The first stanza of Rudyard Kipling's If reads:
If you can keep your head when all about you
Are losing theirs and blaming it on you,
If you can trust yourself when all men doubt you,
But make allowance for their doubting too;
I was reminded of this last night listening to both the Australian Prime Minister Rudd and Opposition Leader Turnbull talking on TV.
I did not intend to post today - I try to limit my posts on this blog to three a week. But seriously, we are in danger of entering very bad policy territory.
So far as Australia is concerned, I think that the financial crisis is over. It was always an international rather than domestic issue, but we had to deal with the flow-on effects. Globally, too, I think that we will soon be able to put it behind us.
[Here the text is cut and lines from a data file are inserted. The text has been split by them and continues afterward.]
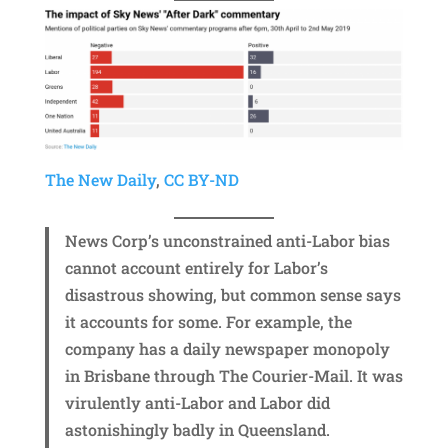
The New Daily
,
CC BY-ND
News Corp’s unconstrained anti-Labor bias
cannot account entirely for Labor’s
disastrous showing, but common sense says
it accounts for some. For example, the
company has a daily newspaper monopoly
in Brisbane through The Courier-Mail. It was
virulently anti-Labor and Labor did
astonishingly badly in Queensland.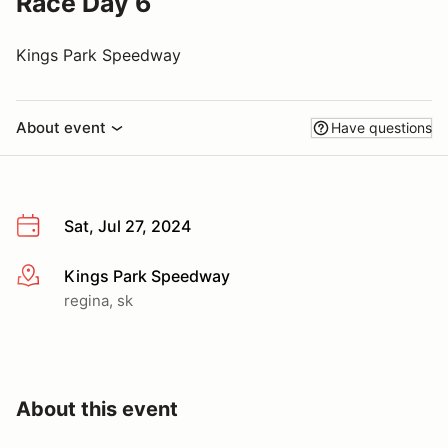
Race Day 6
Kings Park Speedway
About event
Have questions
Sat, Jul 27, 2024
Kings Park Speedway
More info
regina, sk
About this event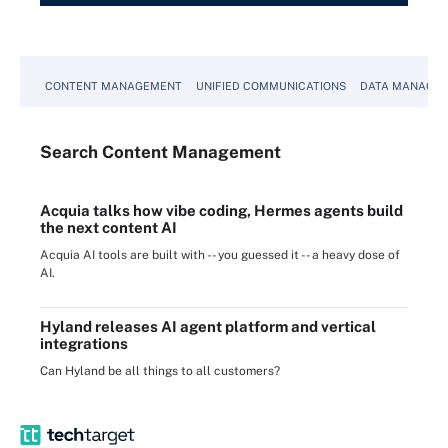
CONTENT MANAGEMENT
UNIFIED COMMUNICATIONS
DATA MANAGE
Search
Content
Management
Acquia talks how vibe coding, Hermes agents build
the next content AI
Acquia AI tools are built with -- you guessed it -- a heavy dose of
AI.
Hyland releases AI agent platform and vertical
integrations
Can Hyland be all things to all customers?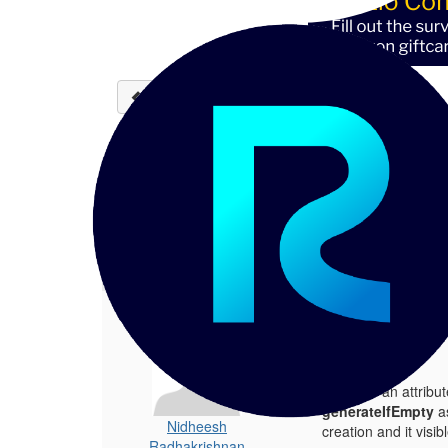
Back to discussions
Display generator as a te
Nidheesh Radhakrishnan
06-
Hi experts, We have an attribute call
1.
Display generator as a text field
Posted 06-18-2024 14:47
Hi experts,
We have an attribut
generateIfEmpty
a
Nidheesh
creation and it visib
Radhakrishnan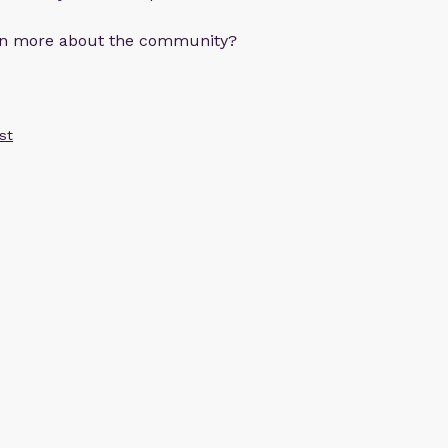
arn more about the community?
st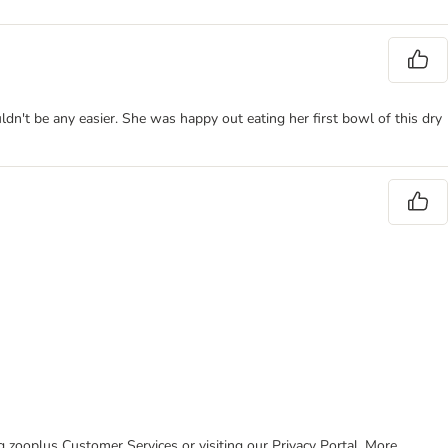
dn't be any easier. She was happy out eating her first bowl of this dry
ing zooplus Customer Services or visiting our Privacy Portal. More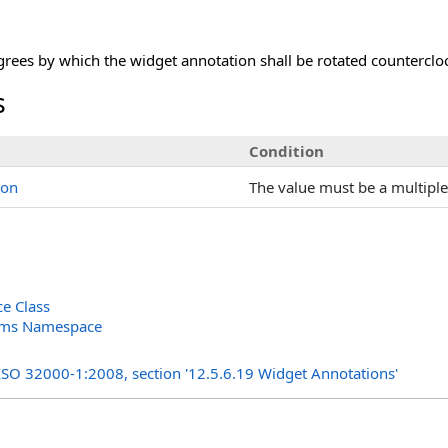
ees by which the widget annotation shall be rotated countercloc
s
Condition
ion
The value must be a multiple
e Class
orms Namespace
s
 ISO 32000-1:2008, section '12.5.6.19 Widget Annotations'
We now have the problem of the real economy. Already trending down, this has been hard it by the financial turmoil.
Managing the real economy is a matter for sensible fiscal and monetary policy. Yet here the rhetoric of at least Australia's leaders is still dominated by the financial crisis - we must avoid global melt-down.
Please, Mr Rudd, take a deep breath. Yes, we need to take action to reduce the effects of economic downturn. But we also need time to think the best ways through.
If you treat the real economy with its longer lead times as though action here was part and parcel of the financial crisis, we are going to end up with a mess. Let's avoid this if we can.